Burglengenfeld/Nittenau. Nach wochenlangen Ermittlungen konnte die Amberger Kripo in enger Zusammenarbeit mit den Kollegen in Straubing den unbekannten Täter, der Ende Februar als falscher Rettungssanitäter verkleidet in die Krankenhäuser Burglengenfeld, Nittenau und in Mallersdorf, eingedrungen war und das Klinikpersonal mit einer Waffe bedrohte, um an Medikamente zu kommen, ermitteln. Die Beamten nahmen einen 21jährigen Mann aus Regensburg fest, der in Hilpoltstein wohnt. Er ist geständig und wurde nach einer Vernehmung wieder auf freien Fuß entlassen.
Der 21-jährige Mann hat sich nach den bisherigen Ermittlungen der Polizei verkleidet als Rettungssanitäter am Dienstag, 22. Februar, um 5.10 Uhr, in das Krankenhaus Burglengenfeld unter einem Vorwand Zugang verschafft. In der ersten Etage bedrohte er die Nachtschwester mit einer Pistole. Zu Tode erschrocken wollte die Frau um Hilfe rufen, was den Täter veranlasste, zu flüchten.

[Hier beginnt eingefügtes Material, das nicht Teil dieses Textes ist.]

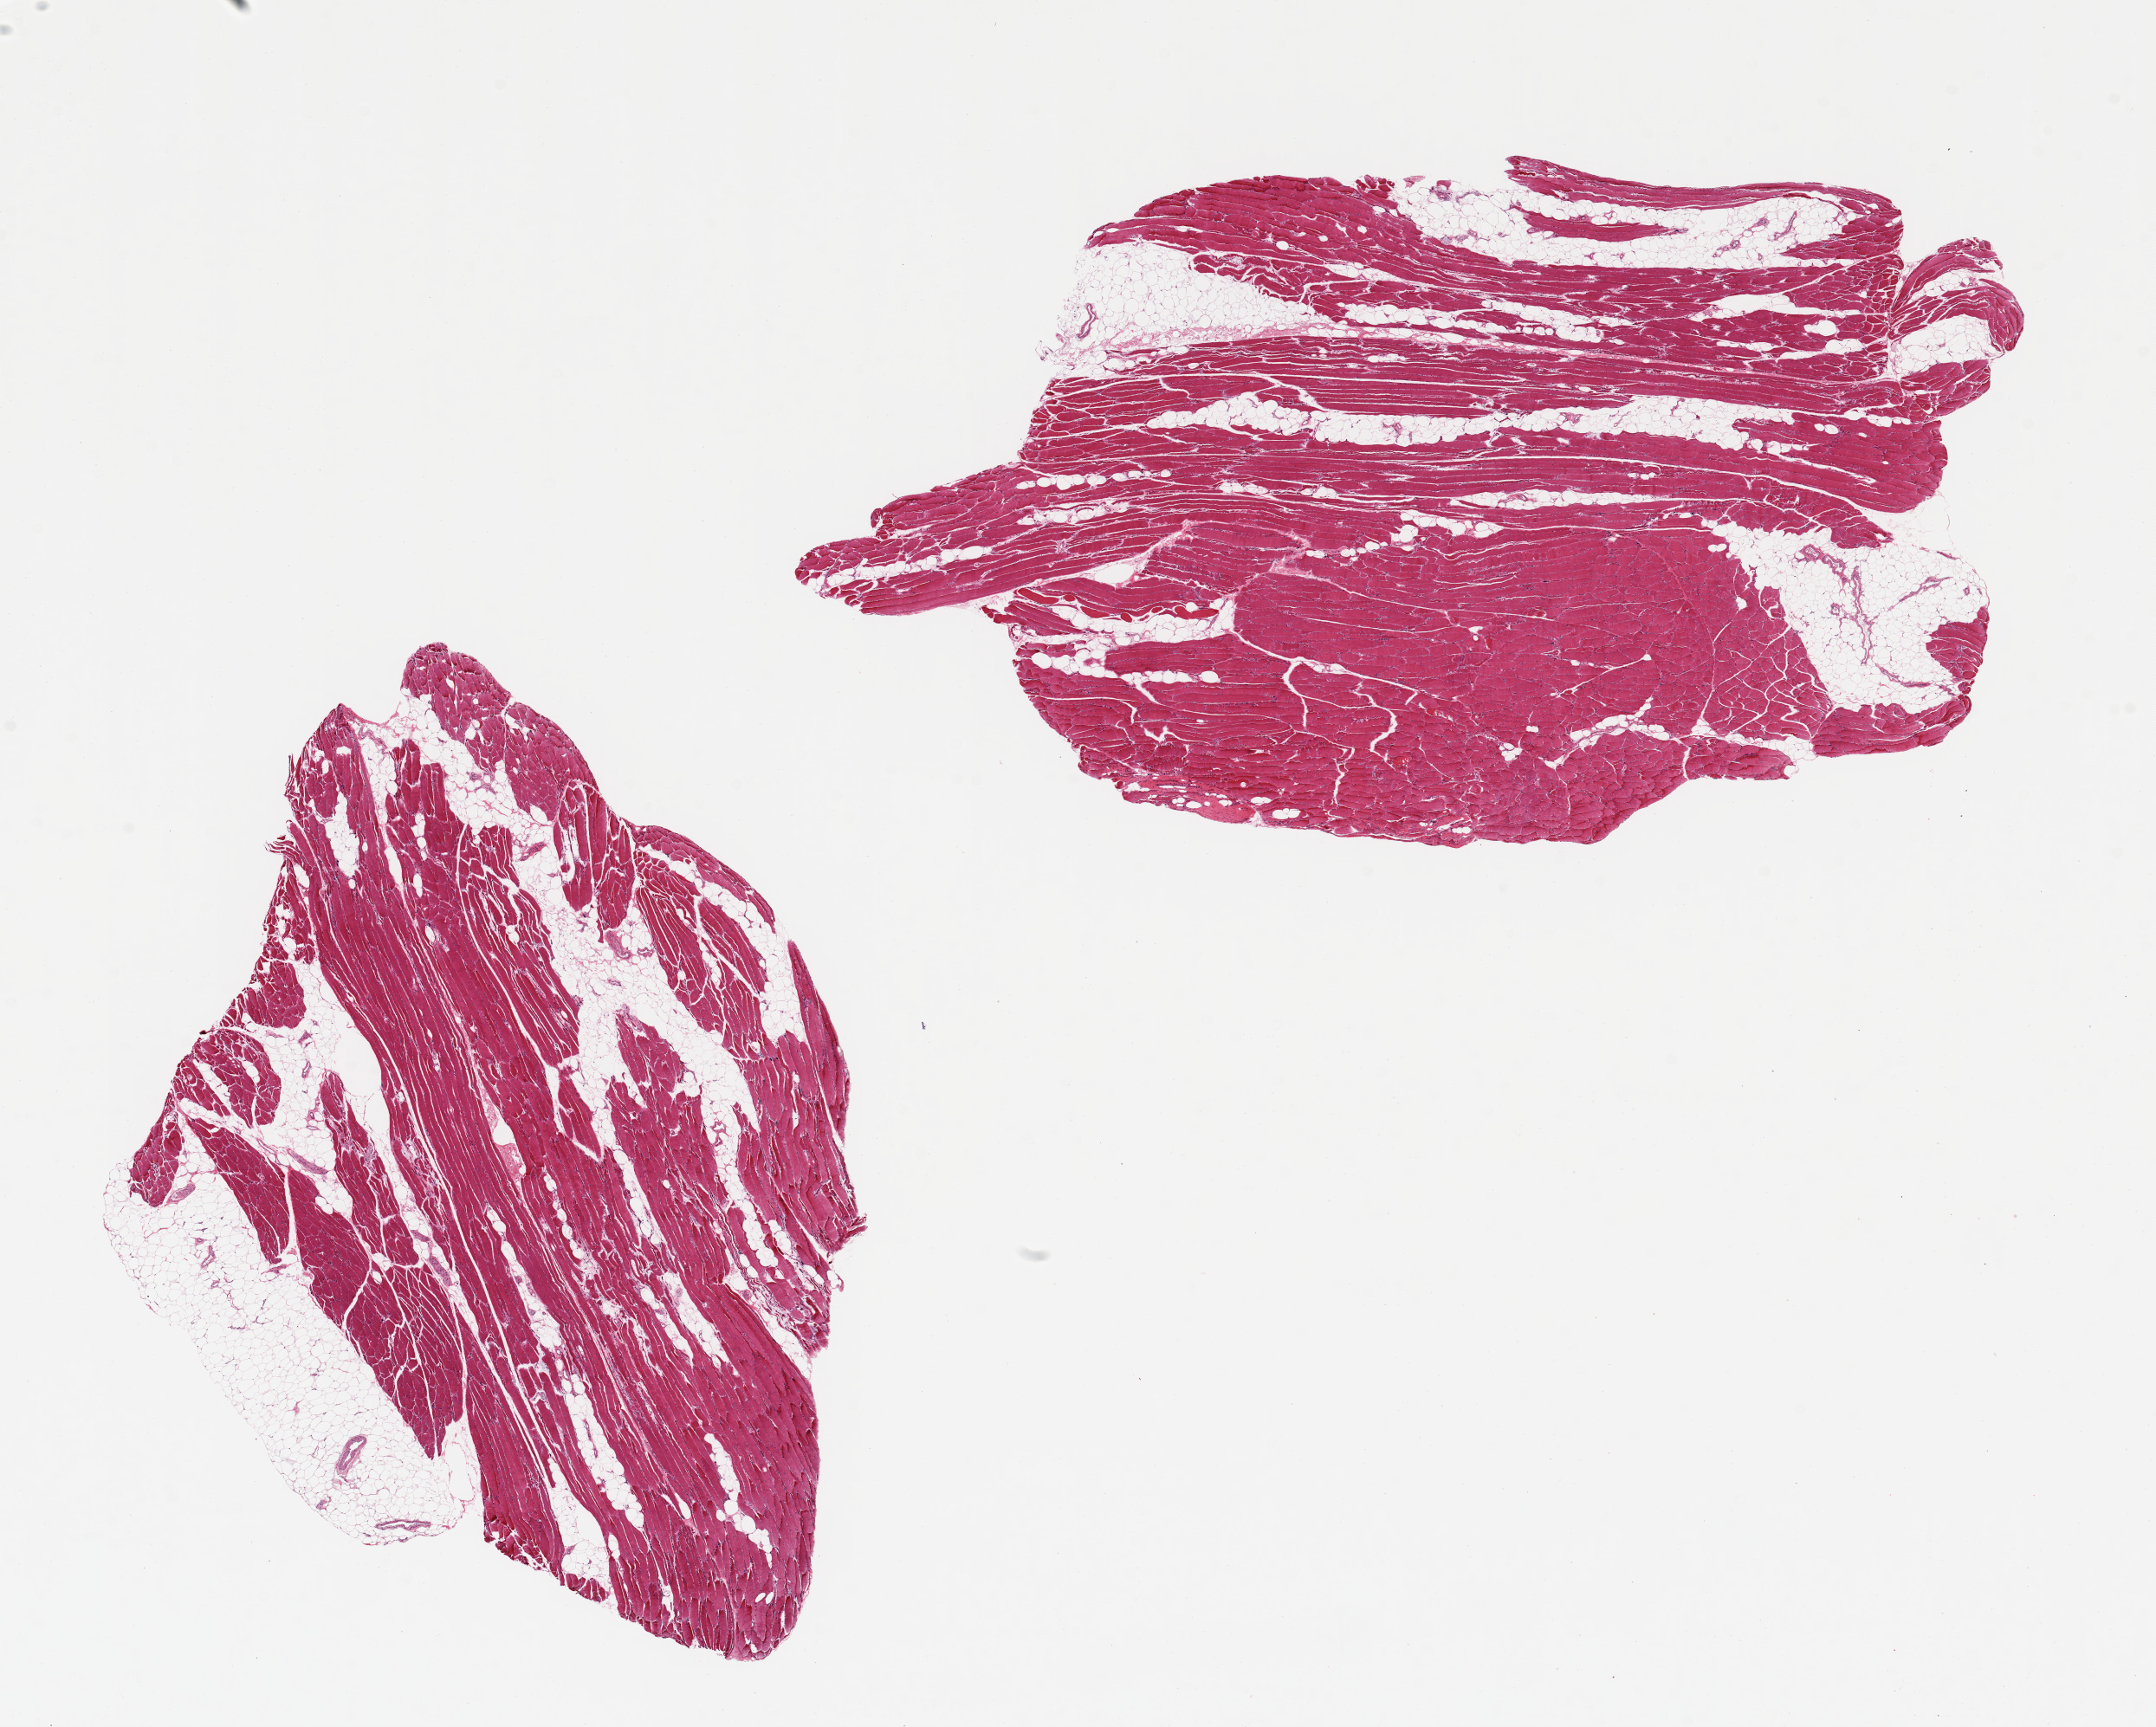
Hematoxylin and eosin (H&E) whole-slide image, shown as a low-resolution overview of the whole scanned area (about 19.7 x 15.8 mm, acquisition: 20x scan); PAXgene-fixed paraffin-embedded (PFPE) section; sampled site (target tissue): skeletal muscle; tissue donor sample. Donor sex: female.
* pathologist's review note for this sample: 2 pieces, 10x7 & 11x6mm; 10-20% interstital fat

Drei Tage später, am Freitag, 25. Februar, gegen 4.45 Uhr, schlug der Täter erneut zu. Er drang in die Räume der Reha-Klinik in Nittenau ein, was ihm aufgrund seiner Verkleidung als Rettungssanitäter relativ unbehelligt gelang. Hier führte er einen so genannten Notarztkoffer bei sich. Er begab sich zielstrebig zum Medikamentenzimmer im 1. Stock des Gebäudes. Dort nahm er diverse Medikamente an sich, die er in seiner Tasche verstaute. Erfolglos war er am Betäubungsmittelschrank. Als er vom Pflegepersonal entdeckt wurde, drohte er wie im ersten Fall wieder mit seiner schwarzen Pistole. Trotz einer polizeilichen Fahndung gelang ihm auch hier wieder die Flucht.
Es verstrichen wiederum ein paar Tage, bis der Unbekannte erneut am Montag, 28. Februar, auftauchte. Diesmal suchte er sich eine Krankenanstalt im niederbayerischen Mallersdorf aus. Wieder verkleidet drang er dort ein und forderte diesmal die Herausgabe von Betäubungsmitteln. Weil ihm nichts ausgehändigt wurde, gab er Fersengeld und rannte davon.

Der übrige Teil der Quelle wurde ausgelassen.